--- START ---

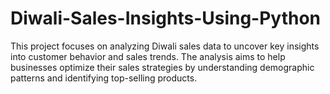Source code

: # Diwali-Sales-Insights-Using-Python
This project focuses on analyzing Diwali sales data to uncover key insights into customer behavior and sales trends. The analysis aims to help businesses optimize their sales strategies by understanding demographic patterns and identifying top-selling products.
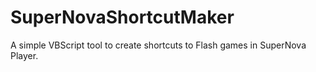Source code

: # SuperNovaShortcutMaker
A simple VBScript tool to create shortcuts to Flash games in SuperNova Player.
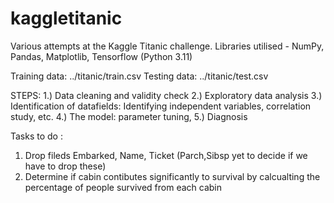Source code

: # kaggletitanic
Various attempts at the Kaggle Titanic challenge.
Libraries utilised - NumPy, Pandas, Matplotlib, Tensorflow (Python 3.11)

Training data: ../titanic/train.csv
Testing data:  ../titanic/test.csv

STEPS:
1.) Data cleaning and validity check
2.) Exploratory data analysis
3.) Identification of datafields: Identifying independent variables, correlation study, etc.
4.) The model: parameter tuning, 
5.) Diagnosis

Tasks to do :
1) Drop fileds Embarked, Name, Ticket (Parch,Sibsp yet to decide if we have to drop these)
2) Determine if cabin contibutes significantly to survival by calcualting the percentage of people survived from each cabin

--- END ---

## WORK TASK
Show every line from the entries above in which "analysis" appears.

## SOLUTION TO THE EXERCISE
This project focuses on analyzing Diwali sales data to uncover key insights into customer behavior and sales trends. The analysis aims to help businesses optimize their sales strategies by understanding demographic patterns and identifying top-selling products.
2.) Exploratory data analysis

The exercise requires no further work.